Lokales

"Mens sana in corpore sano"?

Manchmal vergesse ich, mein Handy aufzuladen. Wenn ich dann telefonieren will, blinkt auf dem kleinen Bildschirm eine Nachricht auf: "Bitte Akku aufladen!" Wenn ich dieses Signal nicht ernst nehme, hört man während des Gespräches ein nerviges Piepsen. Wenn ich auch dieses Signal ignoriere, dann schaltet das Handy irgendwann automatisch ab.

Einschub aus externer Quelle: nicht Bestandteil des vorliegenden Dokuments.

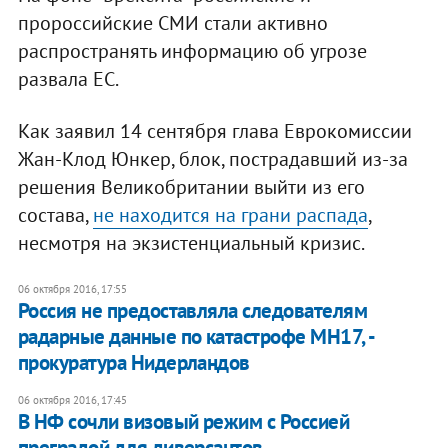
пророссийские СМИ стали активно
распространять информацию об угрозе
развала ЕС.
Как заявил 14 сентября глава Еврокомиссии
Жан-Клод Юнкер, блок, пострадавший из-за
решения Великобритании выйти из его
состава,
не находится на грани распада
,
несмотря на экзистенциальный кризис.
06 октября 2016, 17:55
Россия не предоставляла следователям
радарные данные по катастрофе МН17, -
прокуратура Нидерландов
06 октября 2016, 17:45
В НФ сочли визовый режим с Россией
преградой для диверсантов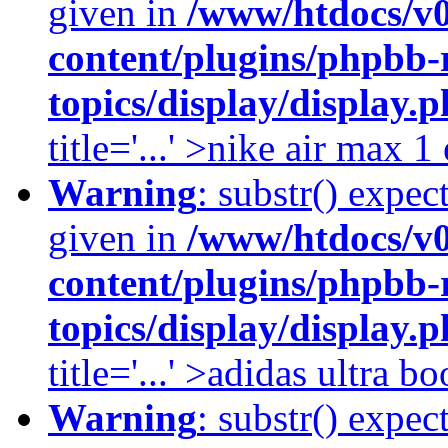
given in
/www/htdocs/v
content/plugins/phpbb-
topics/display/display.
title='...' >nike air max 
Warning
: substr() expec
given in
/www/htdocs/v
content/plugins/phpbb-
topics/display/display.
title='...' >adidas ultra b
Warning
: substr() expec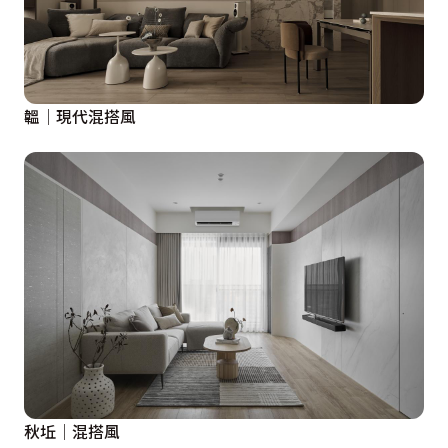
韞│現代混搭風
秋坵│混搭風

Ähnlich wie ein Handy muss auch ein Mensch immer wieder seinen Akku aufladen. Sein Körper braucht Nahrung und Schlaf, seine Seele braucht Entspannung, neue Anregungen, Musik, Freude an den angenehmen Dingen dieses Lebens und sein Geist braucht Gottes Wort, Gebet und Anbetung. Im Gleichklang von Körper, Seele und Geist wäre dann der Satz zu verstehen, dass ein gesunder Geist in einem gesunden Körper ist. Doch kürzlich, während eines Ärztekongresses, auf dem es um neue Chemotherapien für Brustkrebskranke ging, als eine Patientin aufstand und laut in den Saal sagte: "Ihr Reden über Gesundheit macht mich krank", herrschte sekundenlang betretenes Schweigen. Was wollte sie sagen? Dass der menschliche Körper nicht nur ein Spielfeld sich immer technokratischer gebärdender Mediziner ist? Dass der Mensch seine Würde und seine Seele auch dann behält, wenn der Körper nicht gesund ist? Dass er gerade dann zu einer viel tieferen Dimension des Lebens vordringen kann? Wer möchte dem widersprechen. Ist also der oft wiederholte, als Überschrift zitierte Ausspruch des römischen Satirikers Iuvenal (47 113 n. Chr.) nicht ziemlich naiv? Er ist richtig und falsch zugleich. Richtig ist, dass unser Wohlbefinden sich steigert, wenn wir uns gesund fühlen. Und der Sport kann dazu beitragen. Die Sportmediziner bestätigen, dass es auf das richtige, individuell zu bestimmende Maß und auf die ebenso 'ange-messene' Sportart ankommt. Darüber gibt es viele Bücher, in denen betont wird, dass Beweglichkeit, Koordination und Ausdauer wichtiger seien als Kraft. Falsch an Iuvenals Spruch ist, dass er einen zwingenden Zusammenhang zwischen gesundem Körper und gesunder Seele beziehungsweise gesundem Geist suggeriert. Auch Sportler oder sportlich Trainierte können seelisch krank sein, umgekehrt können kluge und psychisch ausgeglichene Menschen hinfällig oder unbeweglich sein. Von Gottfried Benn stammt der schöne Satz, die ganze abendländische Kultur sei im männlichen Sitzen entstanden. Gerade die Kranken und Alten erinnern uns an die Kehrseite des Zitats und erweisen die Berechtigung des (von mir gesetzten) Fragezeichens hinter ihm. Ist es nicht auch bemerkenswert und hier lässt sich dann endlich eine Brücke zum Christentum schlagen , dass sich christliche Tugenden wie Hilfsbereitschaft, ja sogar Nächstenliebe ohne all die Menschen, die nicht im Vollbesitz ihrer Kräfte sind, gar nicht hätten entfalten können?

Anzeige

Ähnlich wie beim Handy erfordert es Zeit und Disziplin, den Akku aufzuladen. Ähnlich auch der "menschliche Akku". "Lobe den Herrn meine Seele und vergiss nicht, was er dir Gutes getan hat!" Der Psalmbeter muss geradezu der Seele den Befehl erteilen, den Akku mit Lob an die Energie Gottes anzuschließen.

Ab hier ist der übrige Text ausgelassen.